*Source data*.
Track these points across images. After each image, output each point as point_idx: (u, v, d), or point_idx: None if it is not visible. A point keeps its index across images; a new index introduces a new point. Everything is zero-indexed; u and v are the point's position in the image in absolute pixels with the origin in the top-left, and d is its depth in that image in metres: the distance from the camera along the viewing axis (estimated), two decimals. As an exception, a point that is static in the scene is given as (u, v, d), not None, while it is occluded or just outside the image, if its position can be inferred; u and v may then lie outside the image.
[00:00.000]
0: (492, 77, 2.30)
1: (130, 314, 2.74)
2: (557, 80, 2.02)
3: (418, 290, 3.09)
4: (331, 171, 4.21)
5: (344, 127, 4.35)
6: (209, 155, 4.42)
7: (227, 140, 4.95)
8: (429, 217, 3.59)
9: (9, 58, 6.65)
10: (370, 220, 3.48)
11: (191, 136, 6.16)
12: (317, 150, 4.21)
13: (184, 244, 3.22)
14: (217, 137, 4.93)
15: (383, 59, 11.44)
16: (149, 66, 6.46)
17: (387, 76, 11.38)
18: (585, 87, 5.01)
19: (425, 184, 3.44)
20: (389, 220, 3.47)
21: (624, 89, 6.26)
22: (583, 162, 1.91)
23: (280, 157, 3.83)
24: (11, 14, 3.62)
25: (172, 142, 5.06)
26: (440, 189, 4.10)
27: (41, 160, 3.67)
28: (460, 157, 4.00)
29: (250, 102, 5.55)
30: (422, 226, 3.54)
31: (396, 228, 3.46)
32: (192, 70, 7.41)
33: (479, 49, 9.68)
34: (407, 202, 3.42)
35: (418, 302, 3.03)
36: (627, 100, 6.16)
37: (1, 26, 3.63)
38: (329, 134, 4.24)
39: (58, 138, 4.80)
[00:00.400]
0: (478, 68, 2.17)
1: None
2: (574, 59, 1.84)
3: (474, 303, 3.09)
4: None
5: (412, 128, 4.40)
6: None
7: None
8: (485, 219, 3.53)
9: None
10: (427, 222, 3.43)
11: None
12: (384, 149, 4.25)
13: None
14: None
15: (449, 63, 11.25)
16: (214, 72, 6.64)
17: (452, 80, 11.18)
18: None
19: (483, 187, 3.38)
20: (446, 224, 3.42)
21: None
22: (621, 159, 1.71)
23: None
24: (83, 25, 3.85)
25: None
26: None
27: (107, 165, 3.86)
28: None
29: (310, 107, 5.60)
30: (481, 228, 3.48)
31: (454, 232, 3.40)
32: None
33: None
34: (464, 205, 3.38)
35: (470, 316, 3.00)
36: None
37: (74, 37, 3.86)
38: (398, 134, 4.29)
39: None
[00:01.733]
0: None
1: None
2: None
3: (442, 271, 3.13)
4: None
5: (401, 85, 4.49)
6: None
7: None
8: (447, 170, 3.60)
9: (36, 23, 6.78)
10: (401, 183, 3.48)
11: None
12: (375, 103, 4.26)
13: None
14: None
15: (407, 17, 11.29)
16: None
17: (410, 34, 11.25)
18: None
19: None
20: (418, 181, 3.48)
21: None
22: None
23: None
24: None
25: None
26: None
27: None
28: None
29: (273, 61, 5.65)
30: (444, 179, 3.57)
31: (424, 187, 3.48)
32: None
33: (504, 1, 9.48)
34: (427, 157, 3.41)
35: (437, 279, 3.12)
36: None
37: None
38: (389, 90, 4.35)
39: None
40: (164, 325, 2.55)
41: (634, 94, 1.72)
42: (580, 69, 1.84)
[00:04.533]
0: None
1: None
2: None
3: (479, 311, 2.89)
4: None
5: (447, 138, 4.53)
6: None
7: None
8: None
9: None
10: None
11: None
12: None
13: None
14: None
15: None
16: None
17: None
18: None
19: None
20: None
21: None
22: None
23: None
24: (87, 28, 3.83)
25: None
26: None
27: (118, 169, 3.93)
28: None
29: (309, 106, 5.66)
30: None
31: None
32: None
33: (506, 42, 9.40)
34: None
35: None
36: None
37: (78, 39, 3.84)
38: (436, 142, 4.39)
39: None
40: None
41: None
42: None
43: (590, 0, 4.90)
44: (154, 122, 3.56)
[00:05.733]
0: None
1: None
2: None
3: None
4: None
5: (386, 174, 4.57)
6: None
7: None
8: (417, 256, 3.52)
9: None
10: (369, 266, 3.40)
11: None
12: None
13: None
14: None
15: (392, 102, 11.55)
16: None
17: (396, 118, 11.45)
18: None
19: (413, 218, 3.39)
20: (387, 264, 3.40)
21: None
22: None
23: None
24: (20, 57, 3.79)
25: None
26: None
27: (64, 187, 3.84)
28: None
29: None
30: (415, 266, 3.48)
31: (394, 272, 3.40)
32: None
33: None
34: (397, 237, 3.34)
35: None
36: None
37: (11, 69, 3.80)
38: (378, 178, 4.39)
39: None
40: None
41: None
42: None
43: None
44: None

*What you should do*.
When you reach the end of the data, write every line out again verbatim.

*Answer below*.
Track these points across images. After each image, output each point as point_idx: (u, v, d), or point_idx: None if it is not visible. A point keeps its index across images; a new index introduces a new point. Everything is zero-indexed; u and v are the point's position in the image in absolute pixels with the origin in the top-left, and d is its depth in that image in metres: the distance from the camera along the viewing axis (estimated), two decimals. As an exception, a point that is static in the scene is given as (u, v, d), not None, while it is occluded or just outside the image, if its position can be inferred; u and v may then lie outside the image.
[00:00.000]
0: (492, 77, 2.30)
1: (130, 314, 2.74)
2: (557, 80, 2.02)
3: (418, 290, 3.09)
4: (331, 171, 4.21)
5: (344, 127, 4.35)
6: (209, 155, 4.42)
7: (227, 140, 4.95)
8: (429, 217, 3.59)
9: (9, 58, 6.65)
10: (370, 220, 3.48)
11: (191, 136, 6.16)
12: (317, 150, 4.21)
13: (184, 244, 3.22)
14: (217, 137, 4.93)
15: (383, 59, 11.44)
16: (149, 66, 6.46)
17: (387, 76, 11.38)
18: (585, 87, 5.01)
19: (425, 184, 3.44)
20: (389, 220, 3.47)
21: (624, 89, 6.26)
22: (583, 162, 1.91)
23: (280, 157, 3.83)
24: (11, 14, 3.62)
25: (172, 142, 5.06)
26: (440, 189, 4.10)
27: (41, 160, 3.67)
28: (460, 157, 4.00)
29: (250, 102, 5.55)
30: (422, 226, 3.54)
31: (396, 228, 3.46)
32: (192, 70, 7.41)
33: (479, 49, 9.68)
34: (407, 202, 3.42)
35: (418, 302, 3.03)
36: (627, 100, 6.16)
37: (1, 26, 3.63)
38: (329, 134, 4.24)
39: (58, 138, 4.80)
[00:00.400]
0: (478, 68, 2.17)
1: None
2: (574, 59, 1.84)
3: (474, 303, 3.09)
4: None
5: (412, 128, 4.40)
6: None
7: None
8: (485, 219, 3.53)
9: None
10: (427, 222, 3.43)
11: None
12: (384, 149, 4.25)
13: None
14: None
15: (449, 63, 11.25)
16: (214, 72, 6.64)
17: (452, 80, 11.18)
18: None
19: (483, 187, 3.38)
20: (446, 224, 3.42)
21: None
22: (621, 159, 1.71)
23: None
24: (83, 25, 3.85)
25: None
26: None
27: (107, 165, 3.86)
28: None
29: (310, 107, 5.60)
30: (481, 228, 3.48)
31: (454, 232, 3.40)
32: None
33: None
34: (464, 205, 3.38)
35: (470, 316, 3.00)
36: None
37: (74, 37, 3.86)
38: (398, 134, 4.29)
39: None
[00:01.733]
0: None
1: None
2: None
3: (442, 271, 3.13)
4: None
5: (401, 85, 4.49)
6: None
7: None
8: (447, 170, 3.60)
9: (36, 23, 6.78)
10: (401, 183, 3.48)
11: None
12: (375, 103, 4.26)
13: None
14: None
15: (407, 17, 11.29)
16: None
17: (410, 34, 11.25)
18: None
19: None
20: (418, 181, 3.48)
21: None
22: None
23: None
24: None
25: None
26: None
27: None
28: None
29: (273, 61, 5.65)
30: (444, 179, 3.57)
31: (424, 187, 3.48)
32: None
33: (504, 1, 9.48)
34: (427, 157, 3.41)
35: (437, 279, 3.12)
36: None
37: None
38: (389, 90, 4.35)
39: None
40: (164, 325, 2.55)
41: (634, 94, 1.72)
42: (580, 69, 1.84)
[00:04.533]
0: None
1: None
2: None
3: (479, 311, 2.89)
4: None
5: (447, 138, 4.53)
6: None
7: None
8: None
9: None
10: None
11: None
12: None
13: None
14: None
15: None
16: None
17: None
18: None
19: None
20: None
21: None
22: None
23: None
24: (87, 28, 3.83)
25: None
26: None
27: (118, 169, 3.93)
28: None
29: (309, 106, 5.66)
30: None
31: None
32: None
33: (506, 42, 9.40)
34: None
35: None
36: None
37: (78, 39, 3.84)
38: (436, 142, 4.39)
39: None
40: None
41: None
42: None
43: (590, 0, 4.90)
44: (154, 122, 3.56)
[00:05.733]
0: None
1: None
2: None
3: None
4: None
5: (386, 174, 4.57)
6: None
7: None
8: (417, 256, 3.52)
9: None
10: (369, 266, 3.40)
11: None
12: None
13: None
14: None
15: (392, 102, 11.55)
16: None
17: (396, 118, 11.45)
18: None
19: (413, 218, 3.39)
20: (387, 264, 3.40)
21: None
22: None
23: None
24: (20, 57, 3.79)
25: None
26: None
27: (64, 187, 3.84)
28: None
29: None
30: (415, 266, 3.48)
31: (394, 272, 3.40)
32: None
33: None
34: (397, 237, 3.34)
35: None
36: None
37: (11, 69, 3.80)
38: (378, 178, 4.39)
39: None
40: None
41: None
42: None
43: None
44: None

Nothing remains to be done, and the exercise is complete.